WHAT NEEDS TO BE DONE:
Return only the line containing "middle dip: (512, 196)" and each line after it, exactly as written, through the end of the records.

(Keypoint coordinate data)
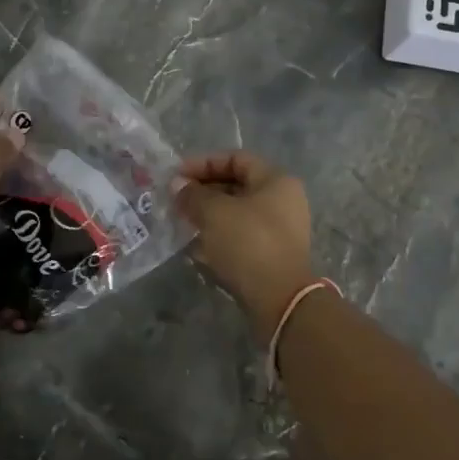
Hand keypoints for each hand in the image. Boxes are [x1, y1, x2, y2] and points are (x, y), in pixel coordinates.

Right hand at [175, 151, 315, 335]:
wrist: (280, 301)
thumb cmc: (249, 243)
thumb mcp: (215, 212)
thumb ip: (193, 194)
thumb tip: (177, 185)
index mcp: (276, 181)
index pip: (236, 159)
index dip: (203, 163)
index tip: (177, 176)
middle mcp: (283, 201)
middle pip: (236, 186)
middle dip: (203, 191)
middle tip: (175, 200)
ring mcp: (279, 231)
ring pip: (236, 214)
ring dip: (208, 216)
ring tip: (181, 222)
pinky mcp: (271, 256)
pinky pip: (240, 237)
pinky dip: (218, 237)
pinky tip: (195, 246)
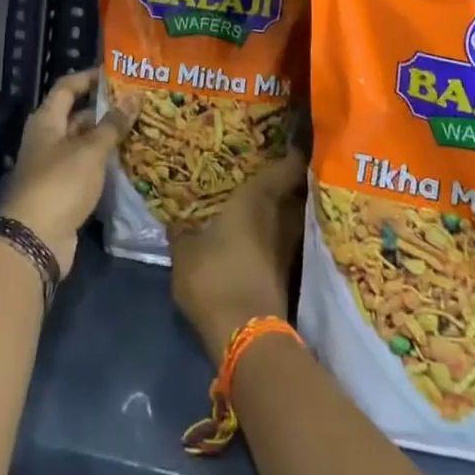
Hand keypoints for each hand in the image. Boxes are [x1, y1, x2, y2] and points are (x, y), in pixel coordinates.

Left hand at [0, 68, 136, 275]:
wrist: (36, 239)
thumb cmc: (60, 184)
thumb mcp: (90, 150)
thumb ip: (113, 124)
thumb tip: (134, 96)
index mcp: (46, 121)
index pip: (67, 87)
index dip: (89, 77)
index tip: (117, 72)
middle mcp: (48, 139)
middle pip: (77, 115)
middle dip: (106, 109)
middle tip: (139, 103)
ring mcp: (54, 166)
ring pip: (84, 143)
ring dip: (108, 137)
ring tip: (142, 128)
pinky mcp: (64, 191)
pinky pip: (87, 167)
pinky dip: (105, 162)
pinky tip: (130, 160)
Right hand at [169, 149, 306, 359]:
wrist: (246, 334)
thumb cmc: (214, 275)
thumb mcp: (185, 251)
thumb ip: (182, 231)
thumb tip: (178, 221)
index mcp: (257, 199)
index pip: (287, 166)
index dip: (293, 152)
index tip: (292, 140)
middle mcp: (281, 218)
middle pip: (296, 191)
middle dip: (290, 180)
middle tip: (273, 168)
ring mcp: (290, 248)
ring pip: (294, 218)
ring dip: (286, 210)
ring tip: (267, 202)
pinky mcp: (289, 275)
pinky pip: (288, 243)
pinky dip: (280, 237)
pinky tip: (263, 237)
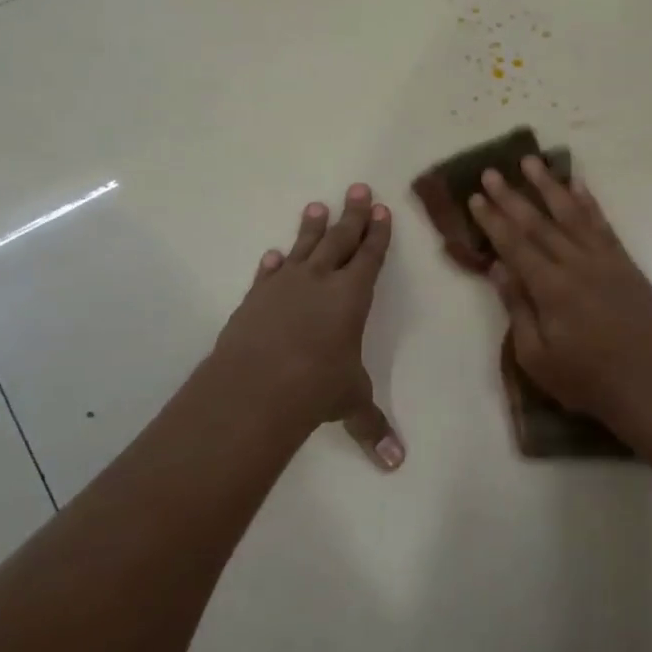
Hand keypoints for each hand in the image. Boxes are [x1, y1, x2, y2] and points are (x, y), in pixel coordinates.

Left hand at [210, 185, 403, 469]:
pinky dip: (273, 264)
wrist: (256, 386)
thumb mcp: (350, 402)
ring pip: (303, 248)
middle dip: (352, 215)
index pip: (370, 256)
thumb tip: (396, 463)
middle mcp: (319, 282)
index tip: (381, 210)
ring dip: (312, 228)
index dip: (377, 234)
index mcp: (352, 296)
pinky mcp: (254, 300)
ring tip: (317, 206)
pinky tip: (274, 254)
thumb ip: (372, 426)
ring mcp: (283, 287)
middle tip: (358, 189)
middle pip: (340, 240)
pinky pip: (268, 274)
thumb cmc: (316, 387)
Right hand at [468, 157, 651, 440]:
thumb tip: (498, 267)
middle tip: (491, 172)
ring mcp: (605, 260)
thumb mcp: (538, 357)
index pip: (514, 245)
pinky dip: (588, 202)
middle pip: (539, 223)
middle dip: (512, 196)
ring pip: (572, 214)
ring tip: (531, 162)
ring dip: (549, 186)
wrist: (649, 386)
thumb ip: (517, 308)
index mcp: (551, 289)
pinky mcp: (625, 263)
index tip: (476, 197)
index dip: (493, 220)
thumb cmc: (586, 380)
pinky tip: (577, 185)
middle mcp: (577, 264)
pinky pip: (603, 224)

TASK ANSWER:
middle dip: (512, 196)
ring pip: (572, 214)
ring tip: (531, 162)
ring dip: (549, 186)
wrist: (649, 386)
thumb ip: (517, 308)
index mcp: (551, 289)
pinky mcp: (625, 263)
index tip: (476, 197)
index dip: (493, 220)
thumb cmc: (586, 380)
pinky tip: (577, 185)
middle mcp: (577, 264)
pinky pip: (603, 224)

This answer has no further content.